Johns Hopkins Malaria Research Institute scientists have created a technique to prevent the development of malaria parasites in multiple mosquito species.
“The antibodies that we have produced are effective against multiple malaria parasites and therefore, this antigen may constitute the basis for a future ‘universal’ malaria transmission-blocking vaccine,” remarks Rhoel R. Dinglasan, Ph.D., lead author of the study and a postdoctoral fellow with the Malaria Research Institute.
The team identified a previously unknown mosquito antigen that the parasite uses for entry into the mosquito midgut. They produced an antibody that acts as a blanket, preventing the parasite from accessing the mosquito midgut antigen.
Malaria parasites must undergo development within mosquitoes to be transmitted to a new host. Antivector transmission-blocking vaccines inhibit parasite development by preventing ookinete interaction with mosquito midgut ligands. Jacalin (a lectin) inhibits ookinete attachment by masking glycan ligands on midgut epithelial surface glycoproteins. However, the identities of these midgut glycoproteins have remained unknown, according to the scientists.
The Johns Hopkins team reports on the molecular characterization of an Anopheles gambiae aminopeptidase N (AgAPN1) as the predominant jacalin target on the mosquito midgut luminal surface and provides evidence for its role in ookinete invasion.
“If you ‘cover’ the antigen with an antibody, parasite invasion of the midgut is inhibited, and the mosquito can't transmit the parasite,” explains Marcelo Jacobs-Lorena, Ph.D., senior author of the study and a professor in the W. Harry Feinstone Department of Molecular Microbiology and Immunology.

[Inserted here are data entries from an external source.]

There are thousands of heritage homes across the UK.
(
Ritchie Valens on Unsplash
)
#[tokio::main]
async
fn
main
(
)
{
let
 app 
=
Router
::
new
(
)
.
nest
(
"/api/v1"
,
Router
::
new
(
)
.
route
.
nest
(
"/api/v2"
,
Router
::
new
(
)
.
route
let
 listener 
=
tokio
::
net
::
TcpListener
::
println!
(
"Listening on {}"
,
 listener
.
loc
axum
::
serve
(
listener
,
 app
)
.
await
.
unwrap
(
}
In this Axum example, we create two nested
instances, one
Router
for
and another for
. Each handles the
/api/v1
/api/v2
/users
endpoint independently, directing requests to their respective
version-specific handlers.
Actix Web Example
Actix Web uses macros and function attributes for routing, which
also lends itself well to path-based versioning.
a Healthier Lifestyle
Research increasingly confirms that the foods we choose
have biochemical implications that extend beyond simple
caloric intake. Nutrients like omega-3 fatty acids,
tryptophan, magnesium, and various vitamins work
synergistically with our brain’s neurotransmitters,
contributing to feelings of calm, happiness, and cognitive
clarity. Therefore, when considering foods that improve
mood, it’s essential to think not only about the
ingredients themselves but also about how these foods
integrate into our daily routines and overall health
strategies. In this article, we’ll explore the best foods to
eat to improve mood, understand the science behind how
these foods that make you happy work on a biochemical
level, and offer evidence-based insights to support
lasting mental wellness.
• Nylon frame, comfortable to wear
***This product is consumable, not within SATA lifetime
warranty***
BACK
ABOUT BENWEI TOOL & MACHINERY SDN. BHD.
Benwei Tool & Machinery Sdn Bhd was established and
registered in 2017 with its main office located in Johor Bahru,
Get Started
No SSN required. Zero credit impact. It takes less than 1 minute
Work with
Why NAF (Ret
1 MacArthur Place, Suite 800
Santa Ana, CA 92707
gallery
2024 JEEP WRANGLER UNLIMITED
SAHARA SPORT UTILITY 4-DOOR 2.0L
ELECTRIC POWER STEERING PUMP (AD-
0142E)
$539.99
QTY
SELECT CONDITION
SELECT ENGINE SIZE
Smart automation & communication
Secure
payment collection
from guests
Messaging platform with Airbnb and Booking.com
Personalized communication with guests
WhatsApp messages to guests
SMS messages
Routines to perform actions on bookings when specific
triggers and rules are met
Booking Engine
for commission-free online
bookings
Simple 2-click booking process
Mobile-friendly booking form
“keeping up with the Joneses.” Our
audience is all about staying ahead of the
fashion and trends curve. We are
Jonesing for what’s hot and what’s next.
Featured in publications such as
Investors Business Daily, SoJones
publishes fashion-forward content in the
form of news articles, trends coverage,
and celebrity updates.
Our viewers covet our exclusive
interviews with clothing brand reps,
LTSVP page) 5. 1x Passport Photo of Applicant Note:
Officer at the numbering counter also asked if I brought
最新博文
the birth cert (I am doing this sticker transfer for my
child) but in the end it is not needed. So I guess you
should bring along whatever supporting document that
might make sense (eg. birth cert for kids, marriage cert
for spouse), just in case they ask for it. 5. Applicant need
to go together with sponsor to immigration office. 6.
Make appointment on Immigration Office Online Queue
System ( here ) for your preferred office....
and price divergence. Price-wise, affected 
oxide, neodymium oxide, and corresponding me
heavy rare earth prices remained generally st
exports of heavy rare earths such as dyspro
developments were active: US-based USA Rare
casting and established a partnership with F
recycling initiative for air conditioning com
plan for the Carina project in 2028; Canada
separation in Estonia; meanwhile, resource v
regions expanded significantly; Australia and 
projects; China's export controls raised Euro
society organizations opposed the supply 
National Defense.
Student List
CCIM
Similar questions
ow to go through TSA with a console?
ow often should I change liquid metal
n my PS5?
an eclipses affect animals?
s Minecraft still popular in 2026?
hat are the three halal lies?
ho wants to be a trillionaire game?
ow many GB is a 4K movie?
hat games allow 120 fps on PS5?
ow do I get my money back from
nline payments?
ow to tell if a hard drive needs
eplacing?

alpha-AgAPN1 IgG strongly inhibited both Plasmodium berghei and Plasmodium falciparum development in different mosquito species, according to the researchers. This implies that AgAPN1 has a conserved role in ookinete invasion of the midgut. Molecules targeting single midgut antigens seldom achieve complete abrogation of parasite development, the team adds.
Dr. Jacobs-Lorena believes that vaccines based on this antigen have the potential to block transmission of the human malaria parasites in a broad range of mosquito species, including Anopheles gambiae and Anopheles stephensi, and possibly most parasite vectors. The researchers also have preliminary data that shows that the antibody can block another human malaria parasite, Plasmodium vivax.
They also found that the combined blocking activity of alpha-AgAPN1 IgG and an unrelated inhibitory peptide, SM1, against P. berghei was incomplete.
“Therefore, we hypothesize that ookinetes can evade inhibition by two potent transmission-blocking molecules, presumably through the use of other ligands, and that this process further partitions murine from human parasite midgut invasion models,” the scientists write.
Investigators caution that although their results add to the understanding of malaria parasite-mosquito host interaction and will help design transmission-blocking vaccines, more research is needed before a vaccine can be developed.
The study was published in early edition of Proceedings of the National Academy of Sciences on August 2.